I am working through the practical sheet at this link: http://www.statslab.cam.ac.uk/~rds37/teaching/statistical_modelling/Practical6.pdf
In exercise 3, it is stated that to test whether the mother's myopia and father's myopia is equally significant, we must create a new variable
mumORdadMyopic <- (dadMyopic == "Yes") | (mumMyopic == "Yes")
and then fit the model with the variables dadMyopic, mumORdadMyopic. Using the previous exercises as a guide, we'd then perorm
data_1 <- myopic %>% dplyr::select(-compH, -TVHR)
data_2 <- myopic %>% dplyr::select(-compH, -TVHR, -mumMyopic) %>% cbind(mumORdadMyopic))
model_1 <- glm(myopic ~ ., data = data_1, family = binomial)
model_2 <- glm(myopic ~ ., data = data_2, family = binomial)
anova(model_1, model_2, test = "LR")
My question is this:
With the aim of testing whether mumMyopic and dadMyopic are equally significant variables, why is the above what we want to perform?

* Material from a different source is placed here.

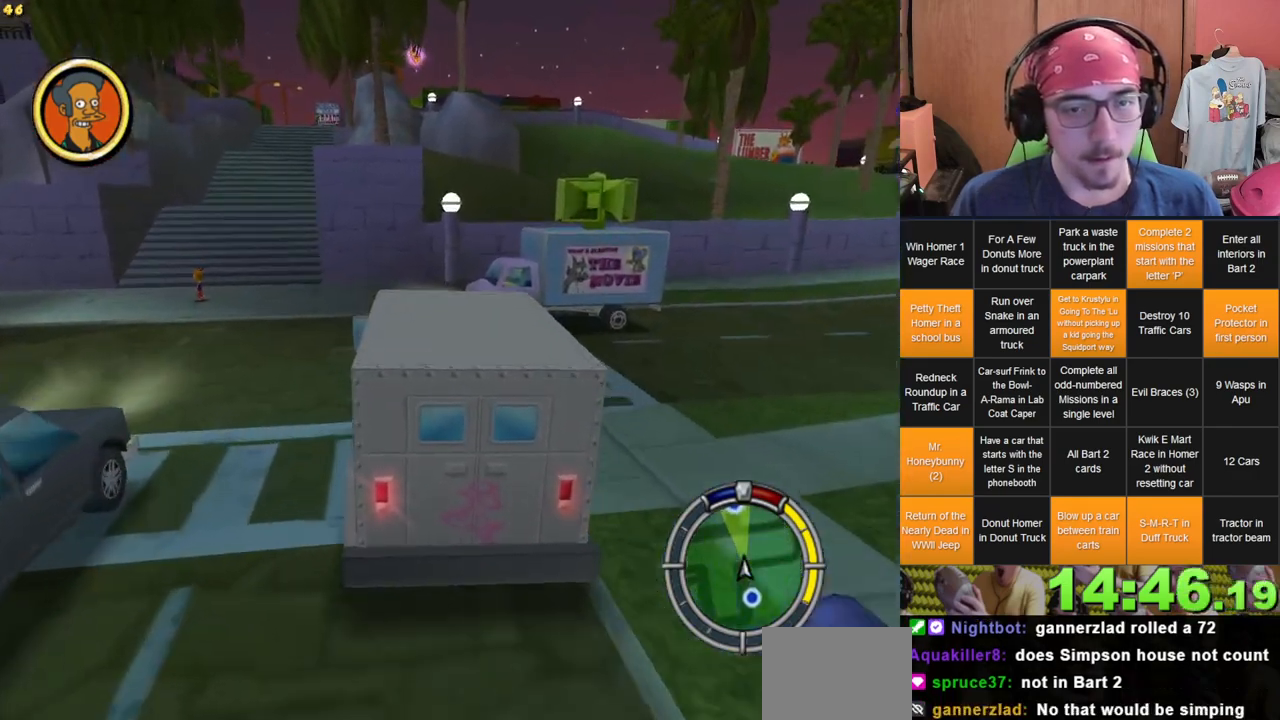
{"buttons": [], "left_stick": "down-left", "right_stick": "center", "events": [[83, "left_stick", "left"], [183, "left_stick", "center"], [317, "left_stick", "left"], [400, "left_stick", "down-left"]]}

I would have thought that we would want to fit one model without mumMyopic, and one without dadMyopic, and compare the performance of the models.
newdata_1 <- myopic %>% dplyr::select(-compH, -TVHR, -dadMyopic)
newdata_2 <- myopic %>% dplyr::select(-compH, -TVHR, -mumMyopic)
newmodel_1 <- glm(myopic ~ ., data = newdata_1, family = binomial)
newmodel_2 <- glm(myopic ~ ., data = newdata_2, family = binomial)
anova(newodel_1, newmodel_2, test = "LR")
where if newmodel_1 and newmodel_2 are significantly different (in a statistical sense), we could reject the hypothesis that mumMyopia and dadMyopia have the same predictive power.
Can someone explain why my suggested approach doesn't achieve what I want, and why the exercise's intended approach is the right one?
Thanks!